Itamarcia Marçal, dIVULGAÇÃO
Eu não havia completado dez anos de idade e esta imagem jamais se apagará do meu coração. Hoje tenho sessenta anos. Minha mãe e minha avó ( as pessoais que mais amei nesta vida ) estavam atarefadas com a Ceia de Natal naquela noite inesperada. Pensão da Tia Rita era o que lá funcionava, na Rua Cyra, numero 10, no bairro do José Menino, na cidade de Santos, em São Paulo, minha terra natal.
Eu, eufórica e, na expectativa, me arrumava para receber as visitas daquela noite tão especial. Já contei esta história, mas faço questão de repetir... Fui para a porta na hora que minha mãe determinou. E, começaram a chegar gradativamente nossas “visitas ilustres”.
Minha mãe ordenara - "Receba-as e faça-as entrar e peça para sentarem-se nos bancos..." Assim fiz. Só que nossos visitantes para a ceia, para minha total surpresa, eram aquelas pessoas que vinham todos os dias buscar comida, após o almoço que minha mãe servia para os seus clientes. Essas moravam na rua e minha mãe tinha este compromisso diário.
Fiquei intrigada e ainda quis me impor como filha da dona da pensão... e, arrisquei, sem muito argumento, interceder: - “olha, a minha mãe disse que estamos esperando umas visitas ilustres - voces poderiam voltar mais tarde?”
Uma mulher respondeu ( só podia ser uma mulher mesmo) - "mas quem disse que eu não sou ilustre?” Sem argumentos pela minha tenra idade, os fiz entrar e corri para avisar minha mãe que estávamos tendo uma invasão de mendigos. Minha mãe e minha avó entreolharam-se e disseram apenas: - calma, que nós já vamos descer.
Minha casa ficava num sobrado. Na parte superior, os cômodos. Na inferior, funcionava a Pensão da Tia Rita.
E, assim, aconteceu o melhor natal da minha vida. Ela desceu e recebeu toda aquela ‘população de rua’ com todas as pompas como se fosse o seu melhor cliente da pensão. Lembro-me bem que apenas perguntou aos visitantes ilustres : - Vocês já lavaram suas mãos?” Num coro afinado responderam que sim.
Cada um trouxe naquela noite mágica, um presentinho de natal dentro das suas possibilidades pessoais. Uns embrulhados em jornal, ou em papel amassado , ou mesmo sem estar embrulhado para dar a minha mãe e a minha avó. Até uma bonequinha sem perna trouxeram pra mim. Gostei dela, embora a tenha colocado de lado algumas vezes.

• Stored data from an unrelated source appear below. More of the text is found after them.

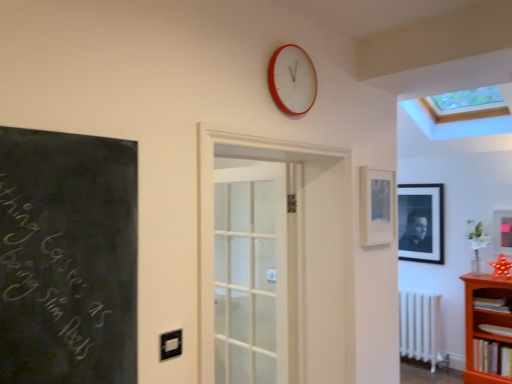
Describe the element at coordinates (292, 251) in the screenshot. Image resolution: width=512 pixels, height=384 pixels. I see `white glass door at center` at that location.

Describe the element at coordinates (492, 357) in the screenshot. The height and width of the screenshot is (384, 512). I see `hardcover book at lower right, positioned as the third book in top-to-bottom order` at that location.

From the picture: What is the approximate width of hardcover book at lower right, positioned as the third book in top-to-bottom order?

hardcover book at lower right, positioned as the third book in top-to-bottom order, is 10.23 inches in width.

What is the approximate height of red plastic wall clock at upper center?

It is 31.73 centimeters.

This screenshot has height=384, width=512. Describe the element at coordinates (420, 327) in the screenshot. I see `white matte radiator at lower right` at that location.

Locate an element on the screen. The image size is (512, 384). black matte picture frame at upper right, which is the second picture frame in right-to-left order is located at coordinates (421, 222).

Considering the positions of point (410, 310) and point (493, 332), is point (410, 310) closer or farther from the camera than point (493, 332)?

Point (410, 310) is positioned farther from the camera compared to point (493, 332).

Would you say white matte radiator at lower right is to the left or to the right of matte orange book at lower right, the second book when ordered from top to bottom, in the picture?

white matte radiator at lower right is to the left of matte orange book at lower right, the second book when ordered from top to bottom.

Between white matte radiator at lower right and matte orange book at lower right, the second book when ordered from top to bottom, which one has larger size?

white matte radiator at lower right.

Based on the photo, from a real-world perspective, is white matte radiator at lower right physically located above or below matte orange book at lower right, the second book when ordered from top to bottom?

Clearly, from a real-world perspective, white matte radiator at lower right is below matte orange book at lower right, the second book when ordered from top to bottom.

Considering the relative positions of hardcover book at lower right, positioned as the third book in top-to-bottom order, and transparent glass skylight at upper center in the image provided, is hardcover book at lower right, positioned as the third book in top-to-bottom order, to the left of transparent glass skylight at upper center from the viewer's perspective?

No.

The height and width of the screenshot is (384, 512). Find the location of `window in front of the hardcover book at lower right, marked as the 1th book in a bottom-to-top arrangement`. window in front of the hardcover book at lower right, marked as the 1th book in a bottom-to-top arrangement is located at coordinates pos(455,124).

Is hardcover book at lower right, marked as the 1th book in a bottom-to-top arrangement, spatially inside transparent glass skylight at upper center, or outside of it?

hardcover book at lower right, marked as the 1th book in a bottom-to-top arrangement, lies outside transparent glass skylight at upper center.

How far apart are hardcover book at lower right, positioned as the third book in top-to-bottom order, and transparent glass skylight at upper center?

hardcover book at lower right, positioned as the third book in top-to-bottom order, and transparent glass skylight at upper center are 6.67 feet apart from each other.

Which is more distant, (505, 245) or (301, 89)?

The point (505, 245) is behind.

What are the coordinates of `wall clock above the matte black picture frame at right, acting as the third picture frame starting from the left (from the image's perspective)` in the screenshot? It's located at (292, 80).

Considering the relative sizes of matte black picture frame at right, the second picture frame positioned from the front, and red plastic wall clock at upper center in the image provided, is matte black picture frame at right, the second picture frame positioned from the front, taller than red plastic wall clock at upper center?

Yes.

Consider the image. From a real-world perspective, who is located lower, matte black picture frame at right, the second picture frame positioned from the front, or red plastic wall clock at upper center?

matte black picture frame at right, the second picture frame positioned from the front, is physically lower.

Is matte orange book at lower right, the second book when ordered from top to bottom, oriented towards transparent glass skylight at upper center?

No, matte orange book at lower right, the second book when ordered from top to bottom, is not turned towards transparent glass skylight at upper center.

Considering the relative positions of matte orange book at lower right, acting as the second book starting from the bottom, and transparent glass skylight at upper center in the image provided, is matte orange book at lower right, acting as the second book starting from the bottom, to the left of transparent glass skylight at upper center from the viewer's perspective?

Incorrect, matte orange book at lower right, acting as the second book starting from the bottom, is not on the left side of transparent glass skylight at upper center.

Between point (506, 327) and point (479, 135), which one is positioned behind?

The point (479, 135) is more distant.

How much distance is there between matte orange book at lower right, the second book when ordered from top to bottom, and transparent glass skylight at upper center?

matte orange book at lower right, the second book when ordered from top to bottom, is 1.90 meters away from transparent glass skylight at upper center.

Is white glass door at center to the left or to the right of transparent glass skylight at upper center in the image?

Based on their positions, white glass door at center is located to the left of transparent glass skylight at upper center.

Looking at their sizes, would you say white glass door at center is wider or thinner than transparent glass skylight at upper center?

white glass door at center is thinner than transparent glass skylight at upper center.

Who is taller, white glass door at center or transparent glass skylight at upper center?

With more height is white glass door at center.

Is white glass door at center completely or partially outside of transparent glass skylight at upper center?

Yes.

Is matte black picture frame at right, which is the 2th picture frame from back to front, thinner than orange wood bookshelf at lower right?

Correct, the width of matte black picture frame at right, which is the 2th picture frame from back to front, is less than that of orange wood bookshelf at lower right.

From the picture: Considering the relative sizes of matte black picture frame at right, which is the 2th picture frame from back to front, and orange wood bookshelf at lower right in the image provided, is matte black picture frame at right, which is the 2th picture frame from back to front, shorter than orange wood bookshelf at lower right?

Yes.

Is matte black picture frame at right, the 1th picture frame from the right, touching orange wood bookshelf at lower right?

No, matte black picture frame at right, the 1th picture frame from the right, is not next to orange wood bookshelf at lower right.

Is matte black picture frame at right, which is the 2th picture frame from back to front, positioned with its back to orange wood bookshelf at lower right?

That's not correct — matte black picture frame at right, which is the 2th picture frame from back to front, is not looking away from orange wood bookshelf at lower right.

Is hardcover book at lower right, acting as the first book starting from the top, at the back of orange wood bookshelf at lower right?

Yes, orange wood bookshelf at lower right's orientation is away from hardcover book at lower right, acting as the first book starting from the top.

Considering the relative sizes of orange wood bookshelf at lower right and hardcover book at lower right, which is counted as the 3th book, starting from the bottom, in the image provided, is orange wood bookshelf at lower right wider than hardcover book at lower right, which is counted as the 3th book, starting from the bottom,?

Yes.

Who is bigger, orange wood bookshelf at lower right or hardcover book at lower right, which is counted as the 3th book, starting from the bottom?

With larger size is orange wood bookshelf at lower right.

Locate an element on the screen. The width and height of the screenshot is (512, 384). radiator on the left of matte orange book at lower right, acting as the second book starting from the bottom is located at coordinates (420, 327).

Identify the location of window lying in front of the hardcover book at lower right, positioned as the third book in top-to-bottom order. (455, 124).

Considering their positions, is red plastic wall clock at upper center positioned closer to white glass door at center than matte black picture frame at upper right, which appears as the 3th picture frame when viewed from the right?

The object closer to white glass door at center is matte black picture frame at upper right, which appears as the 3th picture frame when viewed from the right.

Which object lies nearer to the anchor point hardcover book at lower right, marked as the 1th book in a bottom-to-top arrangement, red plastic wall clock at upper center or orange wood bookshelf at lower right?

orange wood bookshelf at lower right is positioned closer to the anchor hardcover book at lower right, marked as the 1th book in a bottom-to-top arrangement.

In the scene shown: Which object lies nearer to the anchor point hardcover book at lower right, marked as the 1th book in a bottom-to-top arrangement, orange wood bookshelf at lower right or white matte radiator at lower right?

orange wood bookshelf at lower right is closer to hardcover book at lower right, marked as the 1th book in a bottom-to-top arrangement.

Estimate the real-world distances between objects in this image. Which object is closer to transparent glass skylight at upper center, white glass door at center or orange wood bookshelf at lower right?

orange wood bookshelf at lower right.

From the image, which object appears to be farther from red plastic wall clock at upper center, matte orange book at lower right, acting as the second book starting from the bottom, or hardcover book at lower right, positioned as the third book in top-to-bottom order?

matte orange book at lower right, acting as the second book starting from the bottom, is further to red plastic wall clock at upper center.

Considering their positions, is red plastic wall clock at upper center positioned further to black matte picture frame at upper right, the 1th picture frame viewed from the back, than white glass door at center?

Among the two, red plastic wall clock at upper center is located further to black matte picture frame at upper right, the 1th picture frame viewed from the back.

When comparing their distances from white matte radiator at lower right, does black matte picture frame at upper right, which is the second picture frame in right-to-left order, or hardcover book at lower right, positioned as the third book in top-to-bottom order, seem closer?

The object closer to white matte radiator at lower right is hardcover book at lower right, positioned as the third book in top-to-bottom order.

Based on their spatial positions, is black matte picture frame at upper right, the third picture frame from the front, or hardcover book at lower right, acting as the first book starting from the top, further from white glass door at center?

hardcover book at lower right, acting as the first book starting from the top, lies further to white glass door at center than the other object.

This screenshot has width=512, height=384. Find the location of `picture frame between black matte picture frame at upper right, acting as the second picture frame starting from the left, and white matte radiator at lower right in the up-down direction`. picture frame between black matte picture frame at upper right, acting as the second picture frame starting from the left, and white matte radiator at lower right in the up-down direction is located at coordinates (503, 231).

Identify the location of picture frame between black matte picture frame at upper right, acting as the second picture frame starting from the left, and hardcover book at lower right, marked as the 1th book in a bottom-to-top arrangement, in the up-down direction. (503, 231).

Identify the location of shelf between transparent glass skylight at upper center and white matte radiator at lower right in the vertical direction. (484, 322).

Locate an element on the screen. This screenshot has width=512, height=384. shelf positioned between white glass door at center and white matte radiator at lower right from near to far is located at coordinates (484, 322).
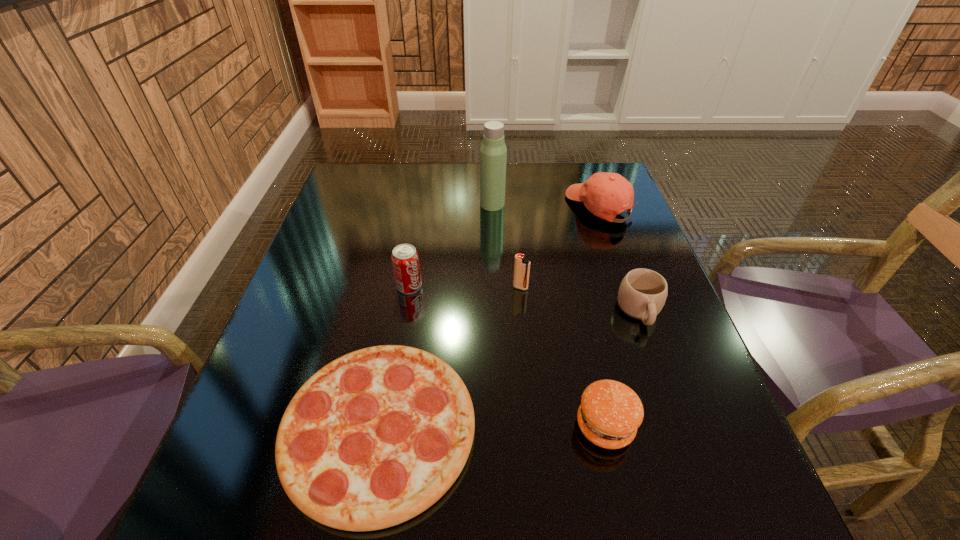
Locate an element on the screen. The width and height of the screenshot is (960, 540). free space located on the right of the soda can is located at coordinates (513, 286).

Find the location of a particular element. This screenshot has width=960, height=540. free space located 0.360m on the back of the fourth object from left to right is located at coordinates (512, 198).

Where is `vacant space located 0.360m on the left of the patty`? Image resolution: width=960 pixels, height=540 pixels. vacant space located 0.360m on the left of the patty is located at coordinates (369, 426).

At what (x,y) coordinates should I click in order to perform the action: click on vacant space located 0.050m on the side of the mug with the handle. Please return your answer as a coordinate pair (x, y). Looking at the image, I should click on (655, 352).

This screenshot has width=960, height=540. I want to click on free spot located on the right of the pizza, so click(x=602, y=429).

Locate an element on the screen. thermos bottle present at the far edge is located at coordinates (493, 153).

At what (x,y) coordinates should I click in order to perform the action: click on baseball cap present at the far edge. Please return your answer as a coordinate pair (x, y). The width and height of the screenshot is (960, 540). Looking at the image, I should click on (604, 194).

At what (x,y) coordinates should I click in order to perform the action: click on object present at the near edge. Please return your answer as a coordinate pair (x, y). Looking at the image, I should click on (374, 438).

Where is `object present at the left edge`? object present at the left edge is located at coordinates (374, 438).

This screenshot has width=960, height=540. I want to click on baseball cap located in the right edge section of the desktop, so click(604, 194).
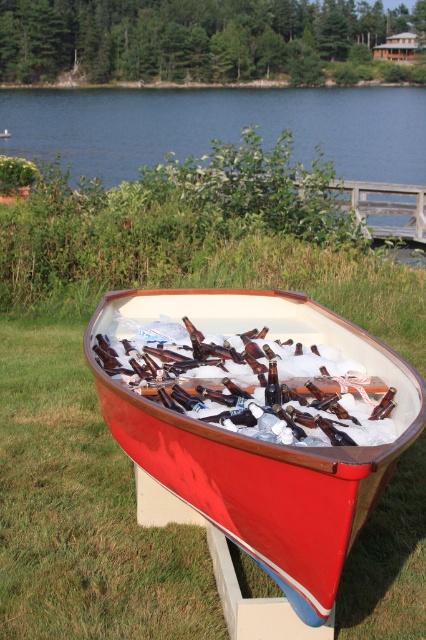
You are standing at the point with coordinates (255, 429) in the image. What object are you directly facing?

The point at coordinates (255, 429) corresponds to the shiny red canoe at center, so you are directly facing the shiny red canoe at center.

You are standing in front of the red canoe on the grassy area. You notice two points marked in the image. Which point, point (180, 355) or point (302, 147), is closer to you?

Point (180, 355) is closer to you than point (302, 147).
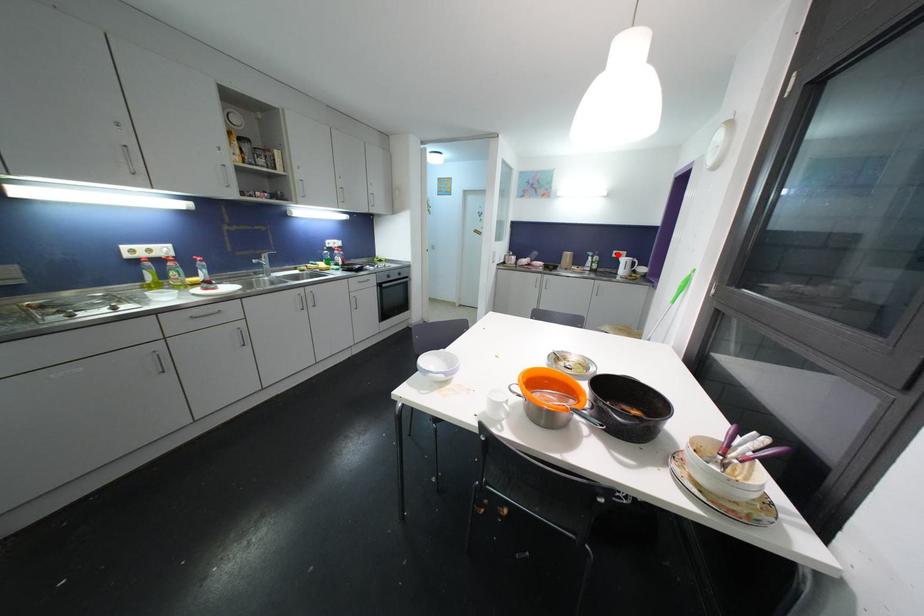
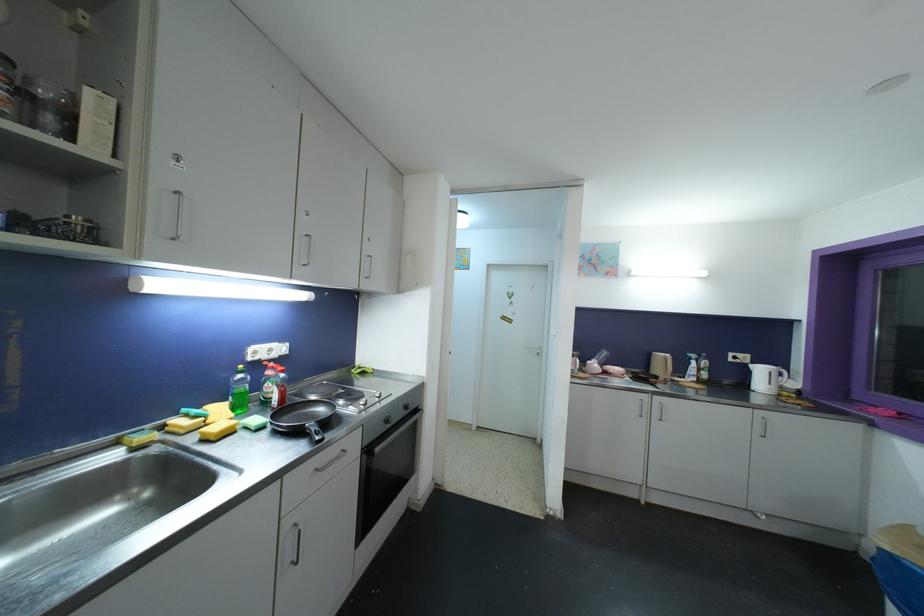
In the second image, find the point that corresponds to the highlighted location in the first image.

(734, 357)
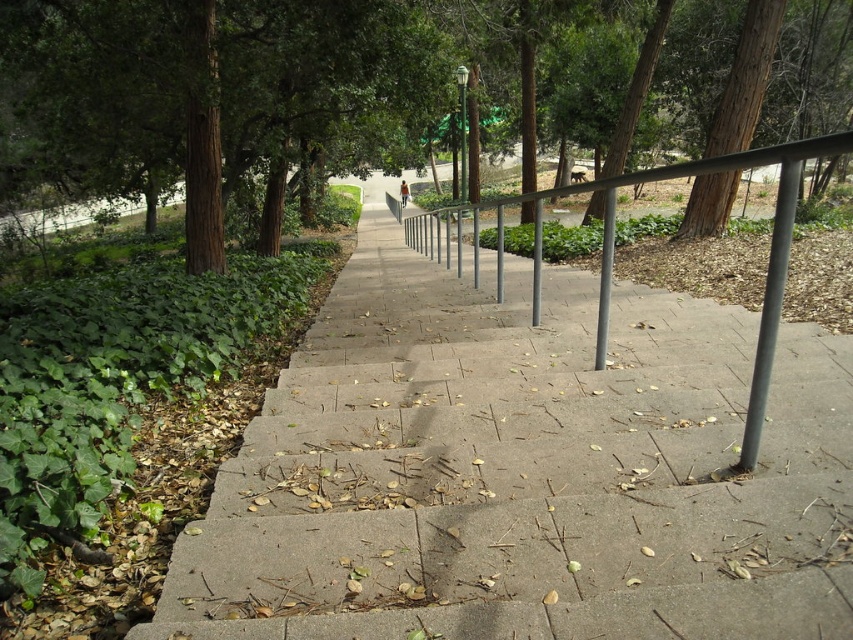
Question: Which point appears farthest from the camera in this image?

Choices:
 (A) (734, 525)
 (B) (752, 444)

Answer: (B)

Question: Based on their relative distances, which object is nearer to the brown textured tree at upper left?

Choices:
 (A) metallic gray balustrade at center
 (B) gray metallic pole at right

Answer: (A)

Question: Does metallic gray balustrade at center appear on the left side of gray metallic pole at right?

Choices:
 (A) yes
 (B) no

Answer: (A)

Question: Which point is closer to the camera?

Choices:
 (A) brown textured tree at upper left
 (B) gray metallic pole at right
 (C) metallic gray balustrade at center

Answer: (C)

Question: Is concrete at center to the right of metallic gray balustrade at center from the viewer's perspective?

Choices:
 (A) no
 (B) yes

Answer: (A)

Question: Considering the relative positions of brown textured tree at upper left and metallic gray balustrade at center in the image provided, where is brown textured tree at upper left located with respect to metallic gray balustrade at center?

Choices:
 (A) below
 (B) above

Answer: (B)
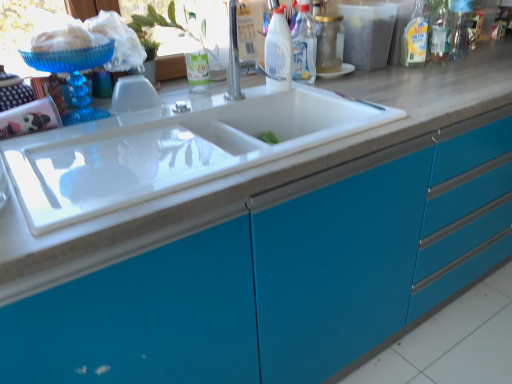
Identify the location of free space in front of white glossy bottle at upper center, the second bottle in the left-to-right sequence. (315, 92).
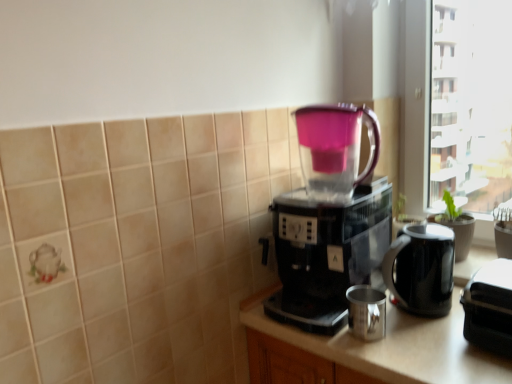
Question: In the image, is black glossy electric kettle at right positioned in front of or behind transparent plastic pitcher at center?

Choices:
 (A) behind
 (B) front

Answer: (A)

Question: In terms of height, does black glossy electric kettle at right look taller or shorter compared to transparent plastic pitcher at center?

Choices:
 (A) short
 (B) tall

Answer: (A)

Question: Which object is the farthest from the black plastic coffee maker at center?

Choices:
 (A) metallic silver cup at center
 (B) black glossy electric kettle at right
 (C) transparent plastic pitcher at center
 (D) metallic silver mug at lower center
 (E) black plastic toaster at right

Answer: (E)

Question: Estimate the real-world distances between objects in this image. Which object is closer to the metallic silver mug at lower center?

Choices:
 (A) black glossy electric kettle at right
 (B) transparent plastic pitcher at center
 (C) metallic silver cup at center
 (D) black plastic toaster at right
 (E) black plastic coffee maker at center

Answer: (C)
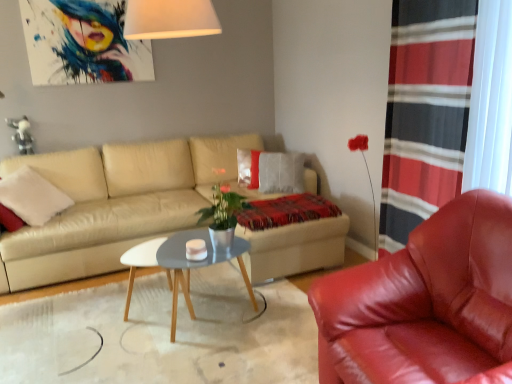
Measure the distance between gray wooden coffee table at center and camera.

gray wooden coffee table at center and camera are 2.25 meters apart from each other.

You are a GUI agent. You are given a task and a screenshot of the screen. Output one action in this format:
    pyautogui.click(x=<x>, y=<y>)
    Task: Click on the gray wooden coffee table at center
    The image size is (512, 384).
    Given the screenshot: What is the action you would take?
    pyautogui.click(x=181, y=265)

What is the approximate width of beige leather couch at center?

beige leather couch at center is 1.69 meters in width.

This screenshot has height=384, width=512. Find the location of `red striped curtain at right`. red striped curtain at right is located at coordinates (425, 112).

Could you tell me if plaid woolen blanket at center is turned towards beige leather couch at center?

Yes, plaid woolen blanket at center is oriented towards beige leather couch at center.

Who is bigger, plaid woolen blanket at center or beige leather couch at center?

With larger size is beige leather couch at center.

Measure the distance from plaid woolen blanket at center to beige leather couch at center.

They are 39.02 inches apart.

Are plaid woolen blanket at center and beige leather couch at center far apart?

No.

Looking at the image, does red striped curtain at right seem bigger or smaller compared to gray wooden coffee table at center?

red striped curtain at right is bigger than gray wooden coffee table at center.

From the picture: From the image's perspective, between red striped curtain at right and gray wooden coffee table at center, which one is located above?

red striped curtain at right is shown above in the image.

Between point (113, 245) and point (335, 341), which one is positioned in front?

The point (335, 341) is closer to the camera.

Is beige leather couch at center outside of shiny red leather armchair at right?

Yes, beige leather couch at center is located beyond the bounds of shiny red leather armchair at right.

Is beige leather couch at center beside shiny red leather armchair at right?

No, beige leather couch at center is not touching shiny red leather armchair at right.

Looking at their sizes, would you say beige leather couch at center is wider or thinner than shiny red leather armchair at right?

In the image, beige leather couch at center appears to be wider than shiny red leather armchair at right.

In the scene shown: Is gray wooden coffee table at center bigger than plaid woolen blanket at center?

Correct, gray wooden coffee table at center is larger in size than plaid woolen blanket at center.

Looking at this image, from the image's perspective, which one is positioned lower, gray wooden coffee table at center or plaid woolen blanket at center?

gray wooden coffee table at center is shown below in the image.

Does gray wooden coffee table at center appear on the right side of plaid woolen blanket at center?

No, gray wooden coffee table at center is not to the right of plaid woolen blanket at center.

Are shiny red leather armchair at right and beige leather couch at center located far from each other?

shiny red leather armchair at right is positioned a significant distance from beige leather couch at center.

Considering the relative positions of shiny red leather armchair at right and beige leather couch at center in the image provided, is shiny red leather armchair at right to the left of beige leather couch at center from the viewer's perspective?

No, shiny red leather armchair at right is not to the left of beige leather couch at center.

From a real-world perspective, which object rests below the other?

In real-world perspective, shiny red leather armchair at right is lower.

From the image's perspective, which object appears higher, beige leather couch at center or red striped curtain at right?

red striped curtain at right.

Would you say beige leather couch at center is inside or outside red striped curtain at right?

beige leather couch at center is located beyond the bounds of red striped curtain at right.

Is beige leather couch at center positioned behind red striped curtain at right?

Yes, beige leather couch at center is behind red striped curtain at right.

Is shiny red leather armchair at right situated inside gray wooden coffee table at center or outside?

shiny red leather armchair at right is outside gray wooden coffee table at center.

How many degrees apart are the facing directions of shiny red leather armchair at right and gray wooden coffee table at center?

The facing directions of shiny red leather armchair at right and gray wooden coffee table at center are 92 degrees apart.

Can you confirm if shiny red leather armchair at right is thinner than gray wooden coffee table at center?

Incorrect, the width of shiny red leather armchair at right is not less than that of gray wooden coffee table at center.

I want to click on studio couch below the plaid woolen blanket at center (from a real-world perspective), so click(x=116, y=204).

The height and width of the screenshot is (384, 512). Identify the location of curtain lying in front of the gray wooden coffee table at center. (425, 112).

Estimate the real-world distances between objects in this image. Which object is further from gray wooden coffee table at center, plaid woolen blanket at center or shiny red leather armchair at right?

Among the two, shiny red leather armchair at right is located further to gray wooden coffee table at center.

When comparing their distances from beige leather couch at center, does red striped curtain at right or gray wooden coffee table at center seem further?

Among the two, red striped curtain at right is located further to beige leather couch at center.

From the image, which object appears to be nearer to red striped curtain at right, shiny red leather armchair at right or plaid woolen blanket at center?

shiny red leather armchair at right is closer to red striped curtain at right.

Estimate the real-world distances between objects in this image. Which object is further from shiny red leather armchair at right, beige leather couch at center or red striped curtain at right?

The object further to shiny red leather armchair at right is beige leather couch at center.

When comparing their distances from shiny red leather armchair at right, does beige leather couch at center or plaid woolen blanket at center seem closer?

plaid woolen blanket at center.

From the picture: Which object lies nearer to the anchor point plaid woolen blanket at center, beige leather couch at center or shiny red leather armchair at right?

beige leather couch at center lies closer to plaid woolen blanket at center than the other object.

Considering their positions, is beige leather couch at center positioned further to plaid woolen blanket at center than red striped curtain at right?

beige leather couch at center is positioned further to the anchor plaid woolen blanket at center.

Looking at the image, which one is located closer to red striped curtain at right, beige leather couch at center or gray wooden coffee table at center?

gray wooden coffee table at center lies closer to red striped curtain at right than the other object.

Find the location of a particular element. coffee table between beige leather couch at center and red striped curtain at right is located at coordinates (181, 265).

This screenshot has height=384, width=512. I want to click on curtain located between shiny red leather armchair at right and plaid woolen blanket at center in the depth direction, so click(425, 112).

Find the location of a particular element. coffee table between beige leather couch at center and shiny red leather armchair at right from left to right is located at coordinates 181,265.

The image size is (512, 384). I want to click on blanket situated between beige leather couch at center and red striped curtain at right from left to right, so click(286, 211).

Aproximadamente umas 30 pessoas estiveram presentes na ceia mais requintada que minha mãe pode oferecer, com direito a garçom, diálogo e muita solidariedade. E eu passei a noite ouvindo historias ... todos falaram da sua dor , das conquistas e das perdas. As perdas vieram com muitas lágrimas. Como esquecer aquela noite? Cada um ou cada uma contou do seu jeito suas aventuras... eternizei aqueles momentos na minha alma. Nunca mais eu vivi pelo resto da minha vida uma noite de natal tão compromissada com o outro como naquela noite.
Tenho um sonho: tentar repetir esta magia aqui onde moro, em Caxias, na Baixada Fluminense. Hoje é Natal. Vou ganhar uma arvore, luzes e esperança... buscarei minhas lembranças para continuar pensando primeiro naqueles que sofrem, que precisam de um afago, de um prato de comida, para depois, se sobrar tempo, pensar em mim... mas ando muito ocupada com a agenda das mulheres brasileiras ... tomara mesmo que eu esqueça de mim!